**Your objective**
Could you give the records below again exactly, without the pictures?
[Recorded information Boundary: Start]
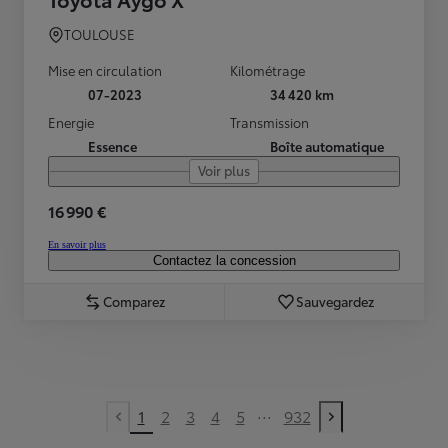
TOULOUSE
Mise en circulation
Kilométrage
07-2023
34 420 km
Energie
Transmission
Essence
Boîte automatique
Voir plus
16 990 €
En savoir plus
Contactez la concession
Comparez
Sauvegardez
...
1
2
3
4
5
932
Previous page
Next page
[Recorded information Boundary: End]
**Result for this task**
TOULOUSE
Mise en circulation
Kilométrage
07-2023
34 420 km
Energie
Transmission
Essence
Boîte automatique
Voir plus
16 990 €
En savoir plus
Contactez la concession
Comparez
Sauvegardez
...
1
2
3
4
5
932
Previous page
Next page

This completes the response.